Na vizinhança, uma voz de mulher cantava; estalavam roupas batidas e, de instante a instante, eram berros de locomotivas que chegavam, que partiam, arrastando comboios. Ficou debaixo do chuveiro, hesitante, com frio; esteve um momento parado a olhar o crivo que pingava, depois uma aranha, que se balançava na teia, a um canto, junto à caixa d'água; por fim, resoluto, puxou a corrente e a água jorrou copiosa. Refrescado, saltou para a tábua e, envolvendo-se na toalha, pôs-se a esfregar-se. Vestiu-se, calçou os tamancos e saiu.
Passando pela cozinha recomendou à Felícia que lhe arranjasse qualquer coisa para almoçar: um bife e ovos - e, apressado, fechou-se no quarto para vestir-se.

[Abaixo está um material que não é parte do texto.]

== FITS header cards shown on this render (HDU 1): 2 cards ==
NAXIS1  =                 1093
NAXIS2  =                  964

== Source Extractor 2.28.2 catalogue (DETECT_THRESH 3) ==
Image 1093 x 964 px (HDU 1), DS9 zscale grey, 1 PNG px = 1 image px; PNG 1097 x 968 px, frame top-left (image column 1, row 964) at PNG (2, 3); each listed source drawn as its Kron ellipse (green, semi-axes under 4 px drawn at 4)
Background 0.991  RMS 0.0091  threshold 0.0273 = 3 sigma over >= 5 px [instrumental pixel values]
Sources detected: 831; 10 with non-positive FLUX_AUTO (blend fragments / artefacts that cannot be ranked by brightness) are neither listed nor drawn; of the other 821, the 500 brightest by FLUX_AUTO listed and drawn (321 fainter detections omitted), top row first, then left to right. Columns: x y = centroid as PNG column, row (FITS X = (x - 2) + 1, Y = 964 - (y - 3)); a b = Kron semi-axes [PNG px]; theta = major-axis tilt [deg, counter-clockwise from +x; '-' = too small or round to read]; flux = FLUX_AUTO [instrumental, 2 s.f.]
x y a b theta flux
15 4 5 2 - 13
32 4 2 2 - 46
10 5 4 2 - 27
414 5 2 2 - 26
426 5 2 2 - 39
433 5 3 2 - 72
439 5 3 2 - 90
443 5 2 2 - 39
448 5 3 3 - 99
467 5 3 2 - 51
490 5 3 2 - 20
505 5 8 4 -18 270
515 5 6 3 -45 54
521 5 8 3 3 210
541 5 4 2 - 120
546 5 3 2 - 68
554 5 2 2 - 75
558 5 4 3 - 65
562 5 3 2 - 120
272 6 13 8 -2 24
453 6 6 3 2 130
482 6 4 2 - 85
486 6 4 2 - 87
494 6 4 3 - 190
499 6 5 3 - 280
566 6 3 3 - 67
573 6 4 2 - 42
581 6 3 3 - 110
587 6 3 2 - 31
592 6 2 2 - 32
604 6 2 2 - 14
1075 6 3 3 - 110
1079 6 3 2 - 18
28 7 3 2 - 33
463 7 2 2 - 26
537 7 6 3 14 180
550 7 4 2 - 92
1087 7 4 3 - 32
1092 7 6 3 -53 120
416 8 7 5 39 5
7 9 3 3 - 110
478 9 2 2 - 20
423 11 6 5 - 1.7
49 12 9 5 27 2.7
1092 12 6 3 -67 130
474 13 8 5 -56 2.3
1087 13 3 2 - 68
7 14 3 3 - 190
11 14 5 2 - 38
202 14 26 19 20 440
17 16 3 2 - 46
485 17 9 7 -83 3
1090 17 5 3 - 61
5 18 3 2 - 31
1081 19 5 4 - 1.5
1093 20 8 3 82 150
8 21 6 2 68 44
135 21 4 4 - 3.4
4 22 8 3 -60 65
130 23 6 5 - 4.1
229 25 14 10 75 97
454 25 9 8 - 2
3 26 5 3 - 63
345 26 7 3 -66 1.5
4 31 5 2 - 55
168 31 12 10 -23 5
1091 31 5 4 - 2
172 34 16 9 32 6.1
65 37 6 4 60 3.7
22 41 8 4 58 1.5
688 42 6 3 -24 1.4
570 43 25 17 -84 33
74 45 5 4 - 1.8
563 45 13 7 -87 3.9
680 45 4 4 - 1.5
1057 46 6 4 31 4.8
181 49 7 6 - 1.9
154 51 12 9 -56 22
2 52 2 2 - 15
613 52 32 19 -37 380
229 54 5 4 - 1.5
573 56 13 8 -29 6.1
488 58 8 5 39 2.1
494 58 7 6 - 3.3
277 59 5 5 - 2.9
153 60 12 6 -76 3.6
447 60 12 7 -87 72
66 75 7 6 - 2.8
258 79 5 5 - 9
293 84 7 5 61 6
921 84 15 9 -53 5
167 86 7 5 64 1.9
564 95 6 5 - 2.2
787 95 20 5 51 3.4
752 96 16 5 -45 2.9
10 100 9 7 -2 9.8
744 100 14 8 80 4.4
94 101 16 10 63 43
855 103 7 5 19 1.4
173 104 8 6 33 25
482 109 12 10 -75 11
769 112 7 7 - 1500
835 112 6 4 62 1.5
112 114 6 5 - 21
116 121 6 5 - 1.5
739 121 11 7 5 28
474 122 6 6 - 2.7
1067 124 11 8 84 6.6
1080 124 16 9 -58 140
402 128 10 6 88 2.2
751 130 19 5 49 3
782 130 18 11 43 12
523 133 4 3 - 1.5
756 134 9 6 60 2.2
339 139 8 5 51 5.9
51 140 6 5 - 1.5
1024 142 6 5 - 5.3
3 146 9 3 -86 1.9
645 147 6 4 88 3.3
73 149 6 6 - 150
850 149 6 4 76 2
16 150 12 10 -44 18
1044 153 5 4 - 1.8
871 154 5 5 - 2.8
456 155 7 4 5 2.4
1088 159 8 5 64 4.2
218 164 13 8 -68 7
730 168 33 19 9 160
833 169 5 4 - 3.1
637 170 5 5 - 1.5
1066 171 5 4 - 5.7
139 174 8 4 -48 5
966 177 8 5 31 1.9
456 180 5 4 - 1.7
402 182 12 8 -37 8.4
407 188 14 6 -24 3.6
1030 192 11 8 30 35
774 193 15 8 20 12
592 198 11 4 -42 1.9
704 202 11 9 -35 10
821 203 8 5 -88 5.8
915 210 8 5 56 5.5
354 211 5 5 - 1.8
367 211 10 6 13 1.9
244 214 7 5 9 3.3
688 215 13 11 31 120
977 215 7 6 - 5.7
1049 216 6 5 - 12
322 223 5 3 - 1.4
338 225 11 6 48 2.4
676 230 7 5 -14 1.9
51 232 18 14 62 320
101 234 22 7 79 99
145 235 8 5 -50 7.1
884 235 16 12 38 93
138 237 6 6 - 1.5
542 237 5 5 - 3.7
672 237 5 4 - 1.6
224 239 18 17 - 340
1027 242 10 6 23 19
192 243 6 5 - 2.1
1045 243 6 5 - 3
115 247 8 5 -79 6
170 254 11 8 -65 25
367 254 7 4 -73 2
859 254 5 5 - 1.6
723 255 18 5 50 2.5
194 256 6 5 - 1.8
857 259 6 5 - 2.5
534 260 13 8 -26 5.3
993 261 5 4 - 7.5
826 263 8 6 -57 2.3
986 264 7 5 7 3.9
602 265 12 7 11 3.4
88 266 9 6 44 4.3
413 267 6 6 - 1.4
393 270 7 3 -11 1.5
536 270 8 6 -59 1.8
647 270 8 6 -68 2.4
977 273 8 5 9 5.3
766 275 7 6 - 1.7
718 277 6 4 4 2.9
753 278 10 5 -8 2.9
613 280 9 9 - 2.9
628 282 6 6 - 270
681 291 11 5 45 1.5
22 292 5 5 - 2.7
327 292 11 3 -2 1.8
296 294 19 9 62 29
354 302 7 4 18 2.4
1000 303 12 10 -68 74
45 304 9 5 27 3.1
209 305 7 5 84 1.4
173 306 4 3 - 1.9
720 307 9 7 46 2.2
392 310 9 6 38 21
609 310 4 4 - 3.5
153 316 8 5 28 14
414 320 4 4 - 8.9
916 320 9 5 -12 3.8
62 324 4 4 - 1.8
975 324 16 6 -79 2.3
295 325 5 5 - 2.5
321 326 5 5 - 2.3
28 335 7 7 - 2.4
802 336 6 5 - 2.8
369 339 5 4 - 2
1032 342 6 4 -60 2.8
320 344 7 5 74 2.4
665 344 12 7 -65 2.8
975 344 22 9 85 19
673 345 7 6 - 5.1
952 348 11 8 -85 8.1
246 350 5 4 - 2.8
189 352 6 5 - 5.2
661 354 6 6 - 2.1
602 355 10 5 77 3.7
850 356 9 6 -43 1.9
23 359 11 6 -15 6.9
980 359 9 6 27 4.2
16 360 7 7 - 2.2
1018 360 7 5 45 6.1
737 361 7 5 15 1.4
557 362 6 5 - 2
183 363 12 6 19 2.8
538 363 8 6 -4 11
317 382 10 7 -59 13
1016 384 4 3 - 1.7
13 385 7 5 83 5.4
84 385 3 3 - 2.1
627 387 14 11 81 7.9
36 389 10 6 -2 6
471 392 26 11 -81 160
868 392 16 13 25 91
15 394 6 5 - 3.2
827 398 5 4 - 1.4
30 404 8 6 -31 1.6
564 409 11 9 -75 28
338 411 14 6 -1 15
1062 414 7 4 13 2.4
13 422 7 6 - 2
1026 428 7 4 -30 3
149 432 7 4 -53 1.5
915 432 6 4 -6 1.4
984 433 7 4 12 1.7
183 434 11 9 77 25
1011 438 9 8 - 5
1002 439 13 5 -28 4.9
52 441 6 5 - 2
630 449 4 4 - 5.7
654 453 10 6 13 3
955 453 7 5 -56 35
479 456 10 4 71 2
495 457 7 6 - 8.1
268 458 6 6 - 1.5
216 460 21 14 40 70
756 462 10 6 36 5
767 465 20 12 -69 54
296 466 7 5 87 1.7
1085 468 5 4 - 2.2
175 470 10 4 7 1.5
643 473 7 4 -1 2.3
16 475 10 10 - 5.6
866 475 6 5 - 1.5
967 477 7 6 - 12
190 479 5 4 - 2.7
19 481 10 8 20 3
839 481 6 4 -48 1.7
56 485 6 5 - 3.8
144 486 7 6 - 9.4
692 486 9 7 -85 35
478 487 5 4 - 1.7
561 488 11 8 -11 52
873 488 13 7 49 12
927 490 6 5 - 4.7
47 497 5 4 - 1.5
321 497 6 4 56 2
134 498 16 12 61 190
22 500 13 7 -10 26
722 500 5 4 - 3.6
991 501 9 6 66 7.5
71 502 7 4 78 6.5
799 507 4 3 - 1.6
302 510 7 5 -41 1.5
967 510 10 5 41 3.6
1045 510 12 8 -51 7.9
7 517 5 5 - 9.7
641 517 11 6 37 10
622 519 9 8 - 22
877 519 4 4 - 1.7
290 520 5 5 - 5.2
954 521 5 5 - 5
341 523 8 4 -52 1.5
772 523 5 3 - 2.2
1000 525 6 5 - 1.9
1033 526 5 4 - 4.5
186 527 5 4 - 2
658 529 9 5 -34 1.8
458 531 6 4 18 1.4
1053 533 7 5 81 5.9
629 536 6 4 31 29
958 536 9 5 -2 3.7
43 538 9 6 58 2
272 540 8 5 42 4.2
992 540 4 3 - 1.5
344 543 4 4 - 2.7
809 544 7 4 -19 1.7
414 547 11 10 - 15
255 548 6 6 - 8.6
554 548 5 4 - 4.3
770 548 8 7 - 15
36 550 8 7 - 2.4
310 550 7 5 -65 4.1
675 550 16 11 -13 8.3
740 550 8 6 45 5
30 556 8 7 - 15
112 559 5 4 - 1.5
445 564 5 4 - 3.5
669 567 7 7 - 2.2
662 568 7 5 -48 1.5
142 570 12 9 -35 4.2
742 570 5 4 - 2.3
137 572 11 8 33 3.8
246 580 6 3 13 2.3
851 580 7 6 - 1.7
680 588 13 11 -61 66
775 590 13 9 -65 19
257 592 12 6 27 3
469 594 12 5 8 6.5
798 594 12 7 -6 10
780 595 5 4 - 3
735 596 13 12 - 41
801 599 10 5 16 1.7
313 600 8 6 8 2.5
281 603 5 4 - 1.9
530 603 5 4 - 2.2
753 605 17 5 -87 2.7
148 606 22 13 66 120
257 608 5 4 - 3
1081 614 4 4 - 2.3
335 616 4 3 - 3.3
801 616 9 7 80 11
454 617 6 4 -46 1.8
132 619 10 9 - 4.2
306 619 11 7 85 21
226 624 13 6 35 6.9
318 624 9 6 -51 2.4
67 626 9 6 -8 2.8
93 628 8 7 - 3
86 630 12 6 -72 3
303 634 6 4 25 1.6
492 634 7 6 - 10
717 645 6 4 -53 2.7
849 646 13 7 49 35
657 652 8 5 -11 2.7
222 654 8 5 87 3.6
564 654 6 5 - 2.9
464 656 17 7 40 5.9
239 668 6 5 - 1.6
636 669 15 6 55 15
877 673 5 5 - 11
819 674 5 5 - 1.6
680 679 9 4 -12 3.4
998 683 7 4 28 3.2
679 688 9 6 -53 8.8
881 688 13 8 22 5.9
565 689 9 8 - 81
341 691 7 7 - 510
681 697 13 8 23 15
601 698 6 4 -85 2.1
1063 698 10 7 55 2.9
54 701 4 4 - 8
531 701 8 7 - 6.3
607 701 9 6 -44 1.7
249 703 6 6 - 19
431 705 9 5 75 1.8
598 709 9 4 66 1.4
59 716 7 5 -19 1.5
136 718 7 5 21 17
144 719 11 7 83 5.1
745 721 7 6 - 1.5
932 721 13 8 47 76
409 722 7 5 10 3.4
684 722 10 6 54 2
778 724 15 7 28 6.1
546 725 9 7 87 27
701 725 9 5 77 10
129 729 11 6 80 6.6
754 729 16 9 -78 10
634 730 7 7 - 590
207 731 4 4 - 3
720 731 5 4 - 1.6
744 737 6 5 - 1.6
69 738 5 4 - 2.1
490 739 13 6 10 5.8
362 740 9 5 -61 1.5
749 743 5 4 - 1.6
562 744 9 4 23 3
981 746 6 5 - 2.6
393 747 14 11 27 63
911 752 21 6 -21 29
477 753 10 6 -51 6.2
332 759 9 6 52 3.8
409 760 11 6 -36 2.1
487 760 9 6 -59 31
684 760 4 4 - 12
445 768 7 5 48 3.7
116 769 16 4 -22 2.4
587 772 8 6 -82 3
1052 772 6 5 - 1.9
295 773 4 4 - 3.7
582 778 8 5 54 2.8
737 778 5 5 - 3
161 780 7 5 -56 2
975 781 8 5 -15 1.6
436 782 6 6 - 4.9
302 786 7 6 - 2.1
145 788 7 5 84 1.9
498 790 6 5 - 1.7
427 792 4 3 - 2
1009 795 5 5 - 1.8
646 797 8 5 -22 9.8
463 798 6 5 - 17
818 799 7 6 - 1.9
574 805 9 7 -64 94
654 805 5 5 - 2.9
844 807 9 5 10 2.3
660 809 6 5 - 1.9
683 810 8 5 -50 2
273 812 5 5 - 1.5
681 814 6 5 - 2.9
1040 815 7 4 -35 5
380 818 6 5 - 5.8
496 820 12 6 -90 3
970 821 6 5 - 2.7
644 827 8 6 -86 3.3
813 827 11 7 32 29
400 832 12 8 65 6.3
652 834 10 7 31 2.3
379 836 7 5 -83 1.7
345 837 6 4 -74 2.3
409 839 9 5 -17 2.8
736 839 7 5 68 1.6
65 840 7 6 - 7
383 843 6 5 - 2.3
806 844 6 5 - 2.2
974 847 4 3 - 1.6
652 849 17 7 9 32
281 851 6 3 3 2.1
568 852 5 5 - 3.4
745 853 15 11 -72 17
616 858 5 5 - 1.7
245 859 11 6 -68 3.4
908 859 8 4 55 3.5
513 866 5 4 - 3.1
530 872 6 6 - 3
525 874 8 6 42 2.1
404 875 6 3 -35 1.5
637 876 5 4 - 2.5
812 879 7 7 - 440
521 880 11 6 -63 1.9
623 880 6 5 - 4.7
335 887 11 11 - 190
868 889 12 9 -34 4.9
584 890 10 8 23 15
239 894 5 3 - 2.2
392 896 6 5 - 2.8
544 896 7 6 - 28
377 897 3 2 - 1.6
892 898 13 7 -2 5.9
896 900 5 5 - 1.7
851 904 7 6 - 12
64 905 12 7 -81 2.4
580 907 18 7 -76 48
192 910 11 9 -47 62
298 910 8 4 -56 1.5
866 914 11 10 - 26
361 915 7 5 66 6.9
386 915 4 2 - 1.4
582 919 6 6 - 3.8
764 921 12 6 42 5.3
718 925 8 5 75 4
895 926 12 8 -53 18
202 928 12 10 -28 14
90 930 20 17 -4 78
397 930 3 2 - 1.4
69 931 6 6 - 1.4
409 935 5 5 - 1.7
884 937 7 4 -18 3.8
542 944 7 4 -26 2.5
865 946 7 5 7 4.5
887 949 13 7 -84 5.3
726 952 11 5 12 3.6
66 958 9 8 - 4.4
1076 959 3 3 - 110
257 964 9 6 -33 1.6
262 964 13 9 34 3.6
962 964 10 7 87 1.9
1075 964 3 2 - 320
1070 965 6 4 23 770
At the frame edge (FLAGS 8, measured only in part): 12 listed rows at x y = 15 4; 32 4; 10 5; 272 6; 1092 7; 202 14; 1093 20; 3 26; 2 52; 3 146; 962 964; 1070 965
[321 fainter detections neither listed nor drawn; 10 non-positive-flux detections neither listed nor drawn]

As botinas estavam encharcadas; tomou uns sapatos amarelos e surpreendeu-se a assobiar, esquecido da agonia que lhe toldava a vida, dantes tão calma e feliz naquela casinha alegre. Vestido, mirou-se rapidamente ao espelho, compôs a gravata e passou à sala de jantar.
Felícia estendera a toalha e já o prato o esperava. Sentou-se; e arrastando uma cadeira para junto dele, ficou a enrolar uma ponta da toalha, suspirando a espaços. Quando a negra apareceu com o bife e os ovos ainda rechinando na frigideira, Paulo partiu o pão e pôs-se a comer às pressas, sem levantar os olhos. Cigarras chiavam nas árvores vizinhas e na rua um vendedor de frutas prolongava um pregão monótono.